Üşümemişseniz, odanız fazla sıcak değilse, tuvaletiniz gelmemişse, içerden uyanmanıza neden olacak sesler duymamışsanız, biri gelip sabah ışığının gözünüzü taciz etmesine neden olacak perdeyi açmamışsa, akşam herhangi bir duygu yoğunluğuyla değil standart bir durumda uyumuşsanız şayet, final haftasındaysanız yani geceleriniz yeterince uzun geçiyorsa ve o gün o saatlerde sınavınız yoksa, normal şartlarda uyanmamış olmanız gerekir. 
Uyandıysanız da bir neden aramaktan vazgeçin, muhtemelen standart dışı bir insansınızdır ve uyanır uyanmaz ben niye uyandım diye merak etmek, cevabı bulmak için yakın zamanınızı tümüyle sorgulamanıza neden olacaktır.
Merak etmedim, sorgulayasım da yoktu.
Çünkü canım koşmak istedi. evet evet! koşmak.

Uzun zamandan sonra spor yapmaya başlayınca beden ''noluyor lan?'' tepkisi veriyor ilk dakikalarda. Örneğin, dalak şişiyor, kalp deli gibi kan pompalıyor, kulaklar uğulduyor, akciğerler oksijenden boğulacak gibi oluyor ve bacaklardaki kaslar yorgunluktan çığlık atıyor.
Hiçbirini takmayıp kulağımda bağıran Thom'a içimden eşlik ederek koşmaya devam ettim.
Arabaların arasından koştum. Yeşil eşofmanlarıyla 70 yaşından sonra sağlıklı bir hayata merhaba diyen yaşlı bir amcanın hemen arkasından koştum, kendisini geçmek saygısızlık olurdu.
Belediyenin yaptığı dandik spor aletlerinde ''vici vici'' sesi eşliğinde pedal çeviren başörtülü teyzenin arasından koştum. Bisikletli iki yabancının, iş makinasıyla kaldırımları parçalayan beyaz saçlı amcanın, binaların ve diğerlerinin arasından koştum.

Tuhaftır ki insan koşarken, daha doğrusu spor yaparken kafasını gerçekten boşaltıyor. Çünkü düşünmeye çalıştığım hiçbir şeyin ucunu yakalayamadığımı farkettim. 
Bedenim çalıştıkça zihnim adeta duruluyordu. Acayip hoşuma gitti bu. Her fırsatta bunu yapmaya karar vererek eve dönmek üzere adımlarımı yavaşlattım.

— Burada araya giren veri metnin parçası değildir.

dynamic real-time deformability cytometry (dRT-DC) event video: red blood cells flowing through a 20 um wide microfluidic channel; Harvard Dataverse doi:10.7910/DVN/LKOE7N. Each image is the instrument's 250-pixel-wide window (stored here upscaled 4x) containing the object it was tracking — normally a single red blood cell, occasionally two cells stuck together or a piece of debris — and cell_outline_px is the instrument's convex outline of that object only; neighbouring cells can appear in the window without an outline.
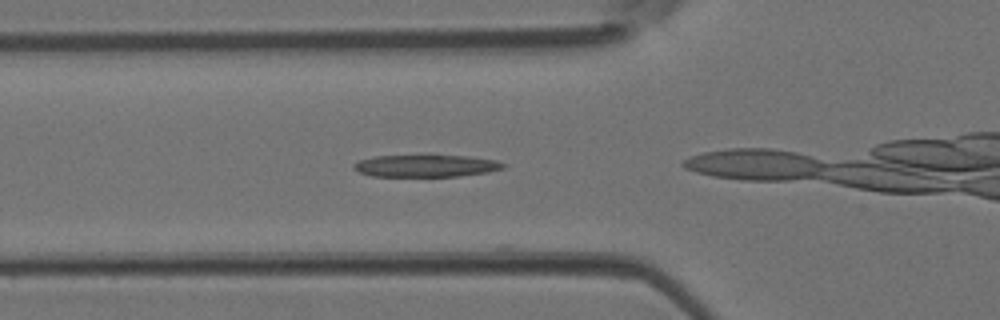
{"species": "Egyptian fruit bat (a non-hibernating species)", "species_latin": "Rousettus aegyptiacus", "temperature_condition": "room temperature", "stored_images_in_passage": 4, "camera_frame_rate_fps": 3000, "um_per_image_px": 0.085, "animal": {"sex": "female"}, "frame": {"image": 1, "passage_image": 2, "time_ms": 0.333, "image_size_px": [1000, 320], "cell_outline_px": [[508, 164], [504, 168], [488, 172], [460, 176], [372, 176], [360, 172], [352, 168], [352, 164], [356, 160], [372, 156], [468, 156], [496, 160]], "centroid_in_image_um": [36.19, 14.1], "position_along_channel_um": 89.6, "area_um2": 19.31}}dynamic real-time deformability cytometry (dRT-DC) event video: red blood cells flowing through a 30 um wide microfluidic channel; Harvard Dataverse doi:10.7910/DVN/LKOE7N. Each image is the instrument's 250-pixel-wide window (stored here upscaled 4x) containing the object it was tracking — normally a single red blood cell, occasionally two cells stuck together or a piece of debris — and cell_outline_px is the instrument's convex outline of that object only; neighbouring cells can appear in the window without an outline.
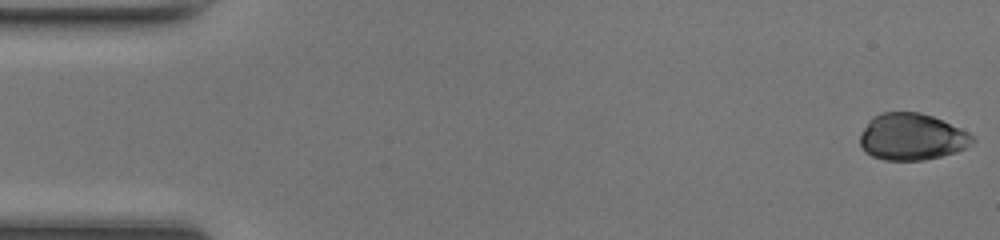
{"species": "common noctule bat (a hibernating species)", "species_latin": "Nyctalus noctula", "temperature_condition": "room temperature", "stored_images_in_passage": 48, "camera_frame_rate_fps": 3000, "um_per_image_px": 0.085, "animal": {"sex": "female", "body_mass_g": 17.0, "forearm_length_mm": 48.0}, "frame": {"image": 1, "passage_image": 1, "time_ms": 0.0, "image_size_px": [1000, 240], "cell_outline_px": [[976, 140], [972, 144], [956, 152], [924, 160], [884, 160], [872, 156], [864, 152], [860, 144], [860, 136], [868, 120], [872, 116], [884, 112], [920, 112], [932, 116], [968, 132]], "centroid_in_image_um": [77.48, 11.63], "position_along_channel_um": 7.5, "area_um2": 30.58}}
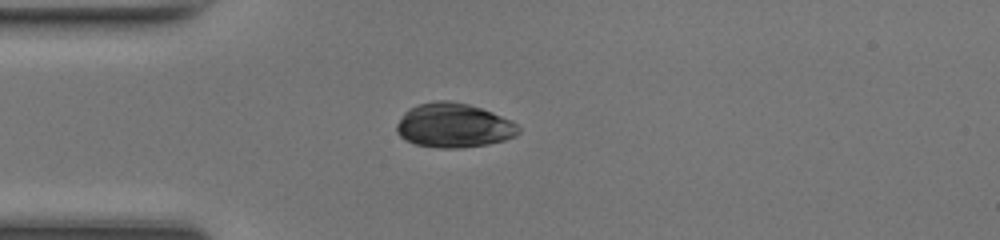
{"frame": {"image": 2, "passage_image": 13, "time_ms": 4.0, "image_size_px": [1000, 240], "cell_outline_px": [[520, 132], [516, 136], [504, 140], [488, 144], [460, 148], [440, 148], [416, 144], [404, 140], [396, 132], [396, 124], [404, 112], [408, 108], [420, 104], [436, 100], [448, 100], [468, 104], [492, 112], [512, 120], [520, 128]], "centroid_in_image_um": [38.56, 10.66], "position_along_channel_um": 46.4, "area_um2": 31.62}}
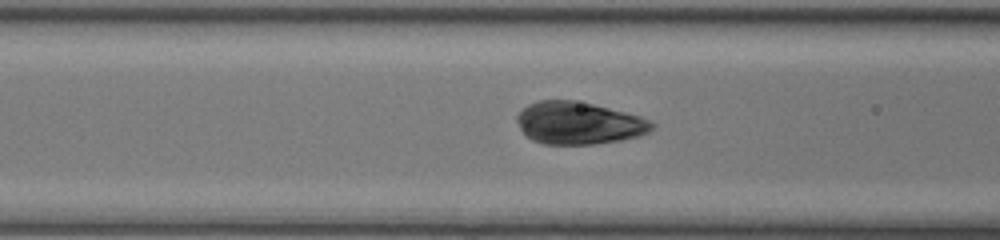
{"frame": {"image": 3, "passage_image": 19, "time_ms": 6.0, "image_size_px": [1000, 240], "cell_outline_px": [[656, 128], [640, 136], [620, 140], [596, 144], [544, 144], [532, 140], [524, 136], [516, 120], [516, 116], [528, 104], [540, 100], [572, 100], [592, 104], [640, 116], [652, 120], [656, 124]], "centroid_in_image_um": [49.21, 10.47], "position_along_channel_um": 117.4, "area_um2": 33.47}}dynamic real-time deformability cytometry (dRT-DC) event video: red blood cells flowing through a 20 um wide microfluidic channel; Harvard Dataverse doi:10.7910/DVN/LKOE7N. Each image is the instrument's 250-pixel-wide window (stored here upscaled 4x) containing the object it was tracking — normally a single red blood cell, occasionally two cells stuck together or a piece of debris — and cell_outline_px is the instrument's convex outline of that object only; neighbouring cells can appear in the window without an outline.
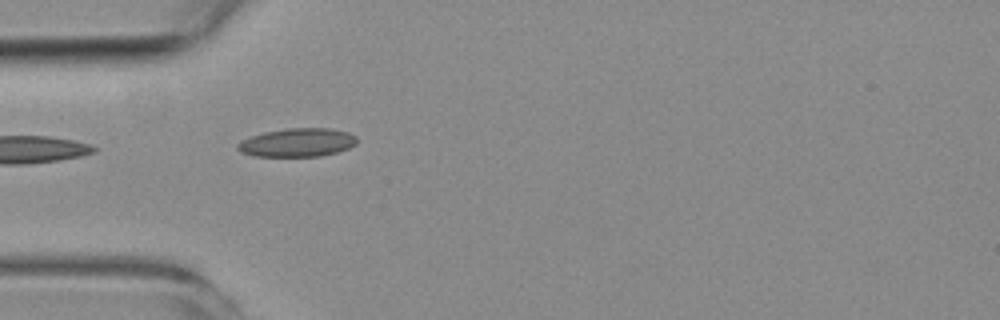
{"species": "common noctule bat (a hibernating species)", "species_latin": "Nyctalus noctula", "temperature_condition": "room temperature", "stored_images_in_passage": 4, "camera_frame_rate_fps": 3000, "um_per_image_px": 0.085, "animal": {"sex": "female", "body_mass_g": 19.3, "forearm_length_mm": 54.1}, "frame": {"image": 1, "passage_image": 4, "time_ms": 4.333, "image_size_px": [1000, 320], "cell_outline_px": [[356, 144], [348, 148], [336, 152], [320, 156], [252, 156], [240, 152], [236, 148], [236, 144], [240, 140], [264, 132], [288, 128], [328, 128], [348, 132], [356, 136]], "centroid_in_image_um": [25.23, 12.11], "position_along_channel_um": 59.8, "area_um2": 19.83}}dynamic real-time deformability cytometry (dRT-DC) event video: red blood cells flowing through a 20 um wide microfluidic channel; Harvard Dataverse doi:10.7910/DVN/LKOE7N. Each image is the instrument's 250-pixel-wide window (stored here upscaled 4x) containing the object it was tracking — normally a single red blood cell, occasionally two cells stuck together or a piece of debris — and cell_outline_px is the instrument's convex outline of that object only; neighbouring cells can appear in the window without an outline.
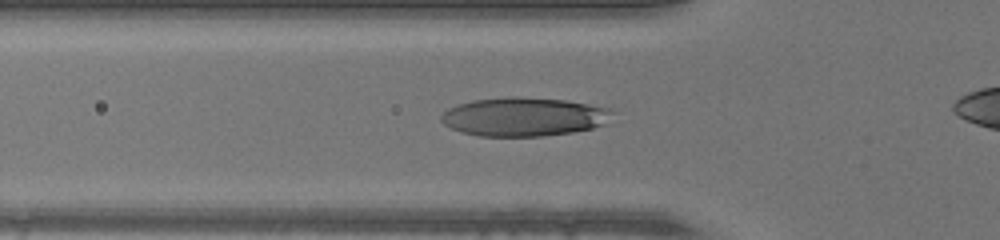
{"species": "human", "species_latin": "Homo sapiens", "temperature_condition": "warm", "stored_images_in_passage": 36, "camera_frame_rate_fps": 3000, "um_per_image_px": 0.085, "donor": {"sex": "male"}, "frame": {"image": 1, "passage_image": 12, "time_ms": 3.667, "image_size_px": [1000, 240], "cell_outline_px": [[616, 112], [604, 124], [592, 128], [572, 132], [544, 136], [480, 136], [460, 132], [444, 124], [440, 120], [440, 116], [448, 108], [472, 100], [512, 96], [564, 100], [588, 104], [608, 108]], "centroid_in_image_um": [44.52, 9.93], "position_along_channel_um": 81.3, "area_um2": 38.61}}
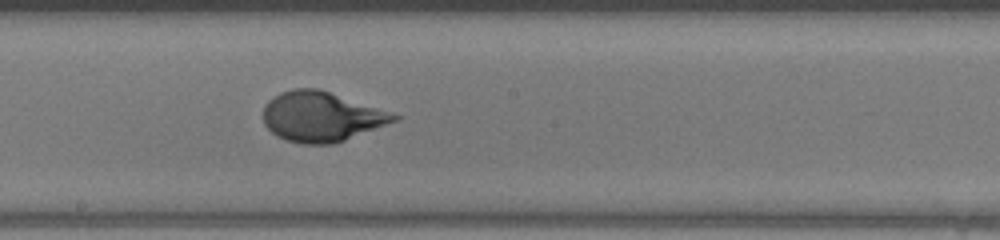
{"frame": {"image": 2, "passage_image": 22, "time_ms": 7.0, "image_size_px": [1000, 240], "cell_outline_px": [[400, 116], [396, 120], [344, 140], [332, 144], [304, 144], [288, 140], [276, 136], [264, 124], [264, 104], [272, 96], [280, 92], [292, 88], [320, 88]], "centroid_in_image_um": [27.24, 9.89], "position_along_channel_um": 221.0, "area_um2": 37.57}}
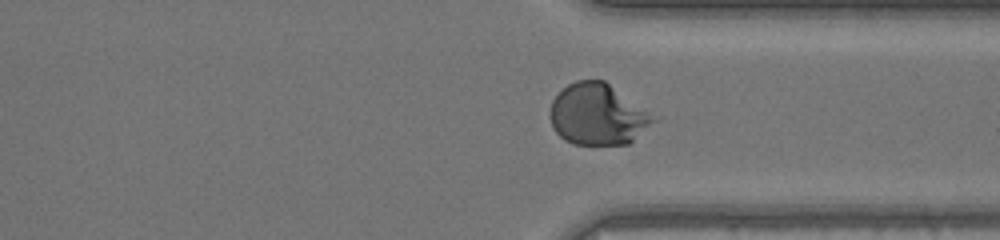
{"frame": {"image": 3, "passage_image": 32, "time_ms": 10.333, "image_size_px": [1000, 240], "cell_outline_px": [[656, 120], [628, 144], [572, 144], [564, 140], [552, 128], [548, 112], [552, 100], [568, 84], [576, 80], [604, 80], [648, 112]], "centroid_in_image_um": [50.73, 9.73], "position_along_channel_um": 360.7, "area_um2": 36.41}}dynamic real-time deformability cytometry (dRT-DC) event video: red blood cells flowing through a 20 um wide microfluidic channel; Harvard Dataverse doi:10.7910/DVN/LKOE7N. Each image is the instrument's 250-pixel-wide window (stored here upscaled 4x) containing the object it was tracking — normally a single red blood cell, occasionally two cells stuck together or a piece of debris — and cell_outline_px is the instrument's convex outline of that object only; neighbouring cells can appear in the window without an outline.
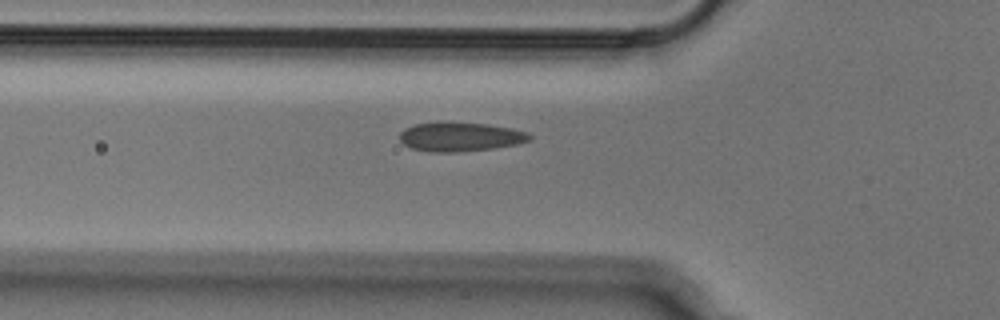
{"species": "Egyptian fruit bat (a non-hibernating species)", "species_latin": "Rousettus aegyptiacus", "temperature_condition": "cold", "stored_images_in_passage": 38, "camera_frame_rate_fps": 3000, "um_per_image_px": 0.085, "animal": {"sex": "male"}, "frame": {"image": 1, "passage_image": 5, "time_ms": 1.333, "image_size_px": [1000, 320], "cell_outline_px": [[532, 140], [516, 144], [496, 148], [456, 152], [432, 152], [412, 148], [404, 144], [400, 140], [400, 132], [404, 128], [412, 124], [440, 120], [488, 124], [512, 128], [528, 132], [532, 136]], "centroid_in_image_um": [39.11, 11.59], "position_along_channel_um": 86.7, "area_um2": 22.66}}
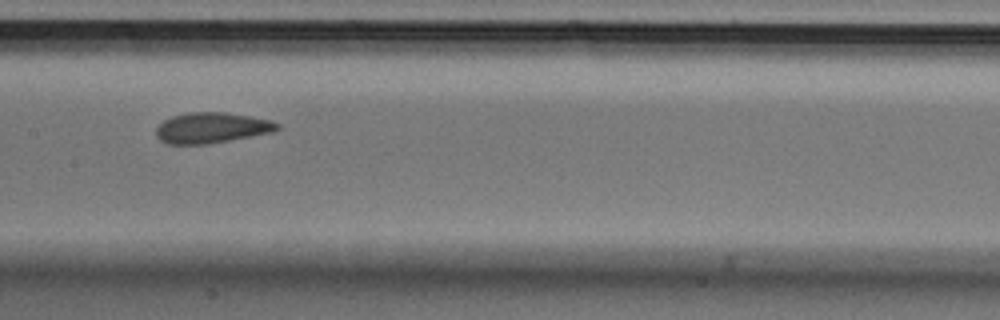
{"frame": {"image": 2, "passage_image": 13, "time_ms": 4.0, "image_size_px": [1000, 320], "cell_outline_px": [[280, 128], [272, 132], [208, 144], [168, 144], [160, 140], [156, 136], [156, 128], [164, 120], [172, 116], [188, 112], [228, 112], [272, 120], [280, 124]], "centroid_in_image_um": [17.99, 10.85], "position_along_channel_um": 189.4, "area_um2": 21.68}}
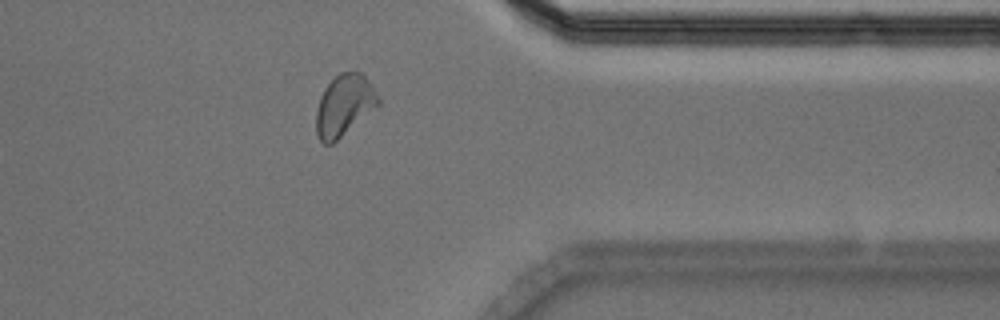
{"frame": {"image": 3, "passage_image": 29, "time_ms": 9.333, "image_size_px": [1000, 320], "cell_outline_px": [[380, 104], [332, 144], [324, 144], [320, 140], [316, 132], [316, 112], [320, 96], [324, 88], [340, 72], [364, 72], [372, 84], [380, 100]], "centroid_in_image_um": [29.26, 8.93], "position_along_channel_um": 382.1, "area_um2": 22.14}}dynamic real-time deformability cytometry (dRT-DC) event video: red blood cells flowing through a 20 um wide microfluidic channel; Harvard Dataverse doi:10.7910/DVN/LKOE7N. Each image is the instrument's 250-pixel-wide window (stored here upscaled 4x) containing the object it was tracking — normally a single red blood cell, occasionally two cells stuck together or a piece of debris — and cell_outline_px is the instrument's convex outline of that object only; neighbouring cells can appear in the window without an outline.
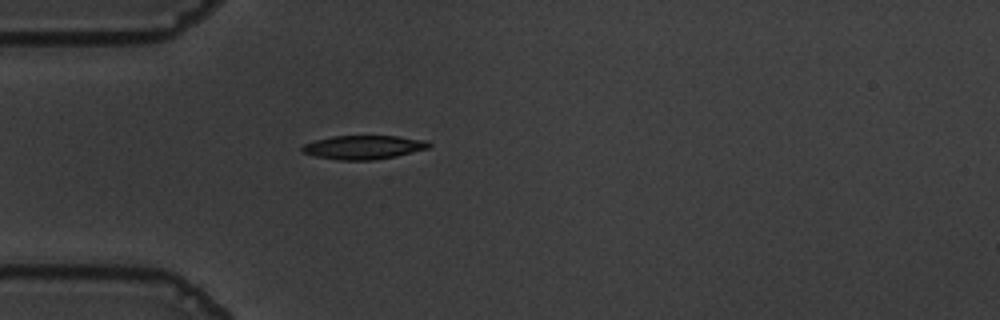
{"species": "common noctule bat (a hibernating species)", "species_latin": "Nyctalus noctula", "temperature_condition": "warm", "stored_images_in_passage": 41, "camera_frame_rate_fps": 3000, "um_per_image_px": 0.085, "animal": {"sex": "male", "body_mass_g": 19.5, "forearm_length_mm": 54.6}, "frame": {"image": 1, "passage_image": 1, "time_ms": 0.0, "image_size_px": [1000, 320], "cell_outline_px": [[432, 144], [428, 148], [396, 156], [372, 160], [336, 160], [316, 156], [300, 152], [300, 148], [304, 144], [316, 140], [332, 136], [396, 136], [428, 140]], "centroid_in_image_um": [30.88, 12.51], "position_along_channel_um": 54.1, "area_um2": 17.63}}
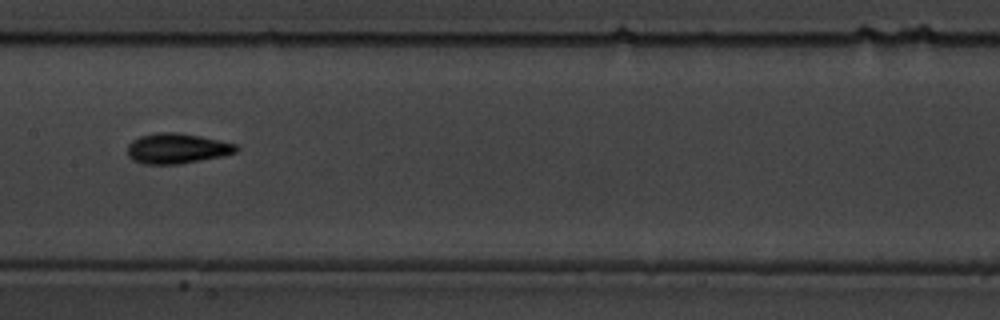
{"frame": {"image": 2, "passage_image": 13, "time_ms": 4.0, "image_size_px": [1000, 320], "cell_outline_px": [[240, 148], [236, 152], [224, 156], [176, 164], [144, 164], [132, 160], [128, 156], [128, 144], [132, 140], [140, 136], [156, 132], [176, 132], [200, 136], [236, 144]], "centroid_in_image_um": [15.03, 12.61], "position_along_channel_um": 192.4, "area_um2": 19.19}}
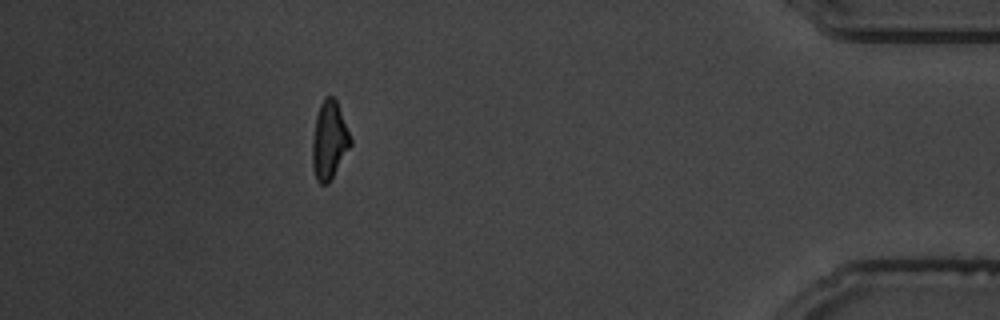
{"frame": {"image": 3, "passage_image": 35, "time_ms": 11.333, "image_size_px": [1000, 320], "cell_outline_px": [[352, 144], [328, 184], [320, 184], [316, 180], [312, 164], [312, 140], [316, 116], [320, 104], [324, 96], [332, 96], [336, 100], [352, 140]], "centroid_in_image_um": [27.97, 11.93], "position_along_channel_um": 407.2, "area_um2": 17.28}, "authors_computed_cell_mechanics": {"area_um2": 17.8024, "velocity_mm_per_s": 3.6207, "shape_relaxation_time_tau1_ms": 2.3395, "shape_relaxation_time_tau2_ms": 2.6478, "deformation_change_tau1": 0.1828, "deformation_change_tau2": 0.1097}}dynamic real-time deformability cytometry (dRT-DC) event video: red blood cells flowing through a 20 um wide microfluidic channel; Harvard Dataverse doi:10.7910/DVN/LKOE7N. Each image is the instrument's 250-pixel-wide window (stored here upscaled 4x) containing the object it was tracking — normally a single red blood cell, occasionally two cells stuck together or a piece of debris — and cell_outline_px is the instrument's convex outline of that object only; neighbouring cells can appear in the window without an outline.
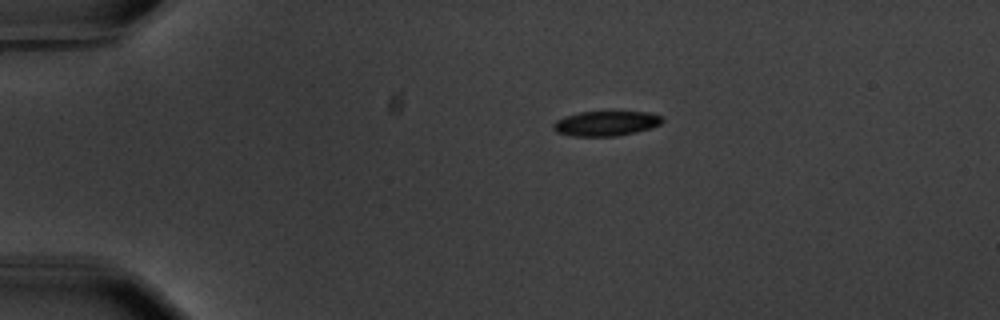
{"species": "common noctule bat (a hibernating species)", "species_latin": "Nyctalus noctula", "temperature_condition": "warm", "stored_images_in_passage": 6, "camera_frame_rate_fps": 3000, "um_per_image_px": 0.085, "animal": {"sex": "male", "body_mass_g": 20.1, "forearm_length_mm": 53.5}, "frame": {"image": 1, "passage_image": 1, "time_ms": 0.0, "image_size_px": [1000, 320], "cell_outline_px": [[664, 120], [660, 124], [636, 132], [616, 136], [572, 136], [556, 132], [552, 128], [552, 124], [556, 120], [564, 116], [580, 112], [648, 112], [660, 116]], "centroid_in_image_um": [51.45, 10.49], "position_along_channel_um": 33.5, "area_um2": 15.72}}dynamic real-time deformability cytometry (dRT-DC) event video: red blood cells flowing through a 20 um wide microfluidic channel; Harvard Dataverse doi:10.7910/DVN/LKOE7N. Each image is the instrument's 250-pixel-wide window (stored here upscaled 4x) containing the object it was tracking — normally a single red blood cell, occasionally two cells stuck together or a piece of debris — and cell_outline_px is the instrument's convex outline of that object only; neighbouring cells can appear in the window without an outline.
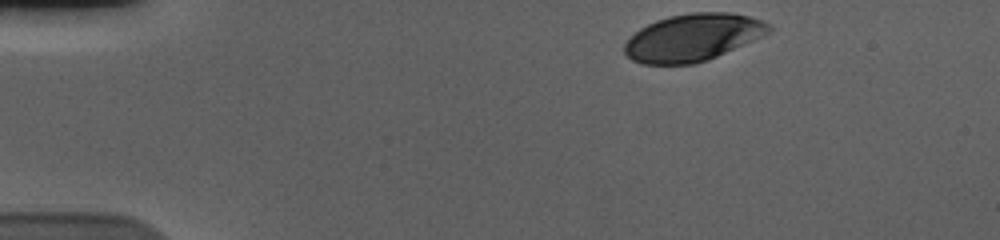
{"species": "human", "species_latin": "Homo sapiens", "temperature_condition": "cold", "stored_images_in_passage": 40, "camera_frame_rate_fps": 3000, "um_per_image_px": 0.085, "donor": {"sex": "male"}, "frame": {"image": 1, "passage_image": 1, "time_ms": 0.0, "image_size_px": [1000, 240], "cell_outline_px": [[772, 28], [768, 32], [752, 40], [716, 56], [692, 64], [640, 64], [632, 60], [624, 52], [624, 44], [640, 28], [656, 20], [668, 16], [692, 12], [732, 12], [748, 16], [760, 20], [768, 24]], "centroid_in_image_um": [58.84, 3.17], "position_along_channel_um": 26.2, "area_um2": 39.19}}
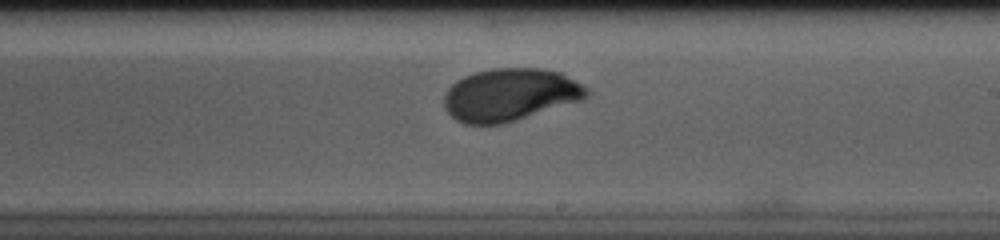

Metronun hemen yanında, camında büfenin iç tarafından yazıldığı için ''aeva tl bulunur'' yazan yeni büfenin yanından geçerken, hala çizgi film izleyecek kadar büyümediğimi ama bazı şeylerin değişmesi için yattığımız koltuklardan kalkmamız gerektiğini bilecek kadar da olgunlaştığımı düşünürken, tandoğan metrosunun hemen yanına bir büfe fikrinin bu kadar geç akıllara gelmiş olmasına sinirleniyordum. 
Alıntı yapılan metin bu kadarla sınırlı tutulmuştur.